Exercise instructions: Go through the listing below and output exactly the line with "left ear: (389, 122)", the line with "right elbow: (426, 210)", and each line between; omit the rest.
Data under study START
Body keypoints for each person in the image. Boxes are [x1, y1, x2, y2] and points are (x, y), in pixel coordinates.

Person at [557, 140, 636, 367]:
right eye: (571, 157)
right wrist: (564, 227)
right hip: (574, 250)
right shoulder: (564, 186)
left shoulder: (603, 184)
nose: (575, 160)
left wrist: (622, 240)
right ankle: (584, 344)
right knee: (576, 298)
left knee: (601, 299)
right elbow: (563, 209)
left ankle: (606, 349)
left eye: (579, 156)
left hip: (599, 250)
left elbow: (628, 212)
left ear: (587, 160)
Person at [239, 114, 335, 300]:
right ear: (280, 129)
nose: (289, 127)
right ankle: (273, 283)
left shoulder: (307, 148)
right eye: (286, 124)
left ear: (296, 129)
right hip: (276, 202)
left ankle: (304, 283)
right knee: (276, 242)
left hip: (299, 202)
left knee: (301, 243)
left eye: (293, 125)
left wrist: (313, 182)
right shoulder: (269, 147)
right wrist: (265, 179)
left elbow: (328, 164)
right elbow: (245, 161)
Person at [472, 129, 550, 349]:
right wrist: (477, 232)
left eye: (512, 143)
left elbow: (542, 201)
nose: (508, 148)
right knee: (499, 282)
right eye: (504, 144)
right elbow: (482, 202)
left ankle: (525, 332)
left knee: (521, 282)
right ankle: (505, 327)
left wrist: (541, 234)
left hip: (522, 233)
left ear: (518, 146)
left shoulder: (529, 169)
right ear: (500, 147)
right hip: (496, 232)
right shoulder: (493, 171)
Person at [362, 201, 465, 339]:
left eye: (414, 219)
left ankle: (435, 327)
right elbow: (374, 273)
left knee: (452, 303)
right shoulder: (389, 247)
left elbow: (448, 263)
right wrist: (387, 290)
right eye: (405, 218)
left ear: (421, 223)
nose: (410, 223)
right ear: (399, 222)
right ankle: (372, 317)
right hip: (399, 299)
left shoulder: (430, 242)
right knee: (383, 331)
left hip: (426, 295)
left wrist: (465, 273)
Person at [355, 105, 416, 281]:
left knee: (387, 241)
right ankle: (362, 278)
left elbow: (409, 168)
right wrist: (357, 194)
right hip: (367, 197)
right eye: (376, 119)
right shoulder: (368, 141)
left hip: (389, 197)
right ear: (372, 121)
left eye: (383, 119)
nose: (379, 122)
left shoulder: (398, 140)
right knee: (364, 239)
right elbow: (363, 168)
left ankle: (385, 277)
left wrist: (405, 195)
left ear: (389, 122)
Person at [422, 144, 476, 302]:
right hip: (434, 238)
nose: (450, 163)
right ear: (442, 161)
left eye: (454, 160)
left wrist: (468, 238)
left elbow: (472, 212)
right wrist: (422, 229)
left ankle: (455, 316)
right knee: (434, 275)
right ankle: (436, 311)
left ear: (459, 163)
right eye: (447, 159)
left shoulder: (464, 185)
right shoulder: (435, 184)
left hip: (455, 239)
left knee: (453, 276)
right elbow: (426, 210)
Data under study END
Data under study START
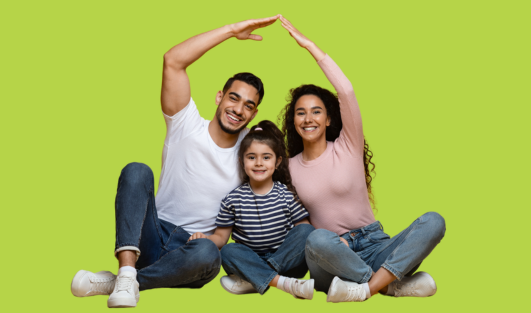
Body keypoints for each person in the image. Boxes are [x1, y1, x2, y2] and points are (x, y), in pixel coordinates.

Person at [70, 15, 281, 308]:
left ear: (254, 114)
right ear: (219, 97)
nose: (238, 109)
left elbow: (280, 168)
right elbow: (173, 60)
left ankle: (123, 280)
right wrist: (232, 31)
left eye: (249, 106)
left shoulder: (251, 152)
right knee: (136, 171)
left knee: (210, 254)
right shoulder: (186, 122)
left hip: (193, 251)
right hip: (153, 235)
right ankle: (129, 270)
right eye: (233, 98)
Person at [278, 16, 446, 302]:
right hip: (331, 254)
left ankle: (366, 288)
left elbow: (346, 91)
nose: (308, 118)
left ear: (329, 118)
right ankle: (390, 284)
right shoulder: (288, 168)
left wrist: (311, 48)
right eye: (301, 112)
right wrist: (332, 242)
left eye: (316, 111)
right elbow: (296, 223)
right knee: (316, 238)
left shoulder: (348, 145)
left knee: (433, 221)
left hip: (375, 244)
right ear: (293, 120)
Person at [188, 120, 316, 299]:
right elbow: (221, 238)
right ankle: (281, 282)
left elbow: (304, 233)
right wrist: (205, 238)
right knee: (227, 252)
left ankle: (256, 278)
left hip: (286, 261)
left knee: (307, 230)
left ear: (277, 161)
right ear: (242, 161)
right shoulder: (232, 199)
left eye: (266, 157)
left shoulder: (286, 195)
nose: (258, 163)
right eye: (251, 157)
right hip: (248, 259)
Data under study END
Data under study START
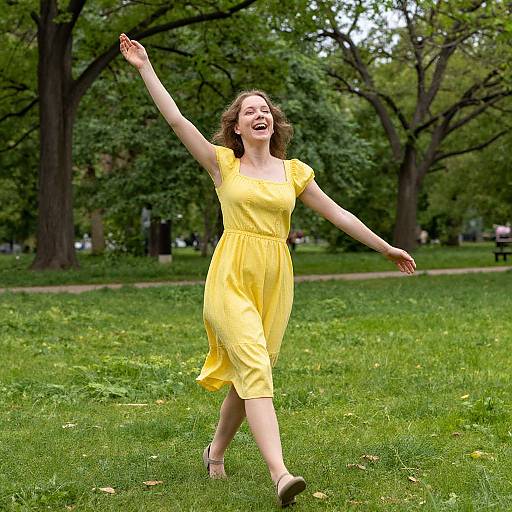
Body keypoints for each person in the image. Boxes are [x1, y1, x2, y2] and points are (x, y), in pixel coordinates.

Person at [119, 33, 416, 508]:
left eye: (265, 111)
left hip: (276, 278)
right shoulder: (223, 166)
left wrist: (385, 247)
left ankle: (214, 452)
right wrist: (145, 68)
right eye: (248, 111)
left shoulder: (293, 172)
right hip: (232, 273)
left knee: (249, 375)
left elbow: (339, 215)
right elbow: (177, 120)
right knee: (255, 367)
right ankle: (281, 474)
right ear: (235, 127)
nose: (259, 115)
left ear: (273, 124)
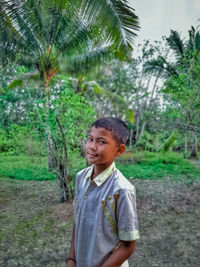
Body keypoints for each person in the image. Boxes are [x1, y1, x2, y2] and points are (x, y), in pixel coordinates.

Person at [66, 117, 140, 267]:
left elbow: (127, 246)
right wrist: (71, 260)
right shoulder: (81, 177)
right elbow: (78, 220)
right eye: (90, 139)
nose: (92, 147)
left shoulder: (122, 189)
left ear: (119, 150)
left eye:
Data under study END
Final answer:
left ear: (389, 122)
Person at [422, 144, 476, 302]:
right hip: (434, 238)
nose: (450, 163)
right ear: (442, 161)
left eye: (454, 160)
left wrist: (468, 238)
left elbow: (472, 212)
right wrist: (422, 229)
left ankle: (455, 316)
right knee: (434, 275)
right ankle: (436, 311)
left ear: (459, 163)
right eye: (447, 159)
left shoulder: (464, 185)
right shoulder: (435, 184)
left hip: (455, 239)
left knee: (453, 276)
right elbow: (426, 210)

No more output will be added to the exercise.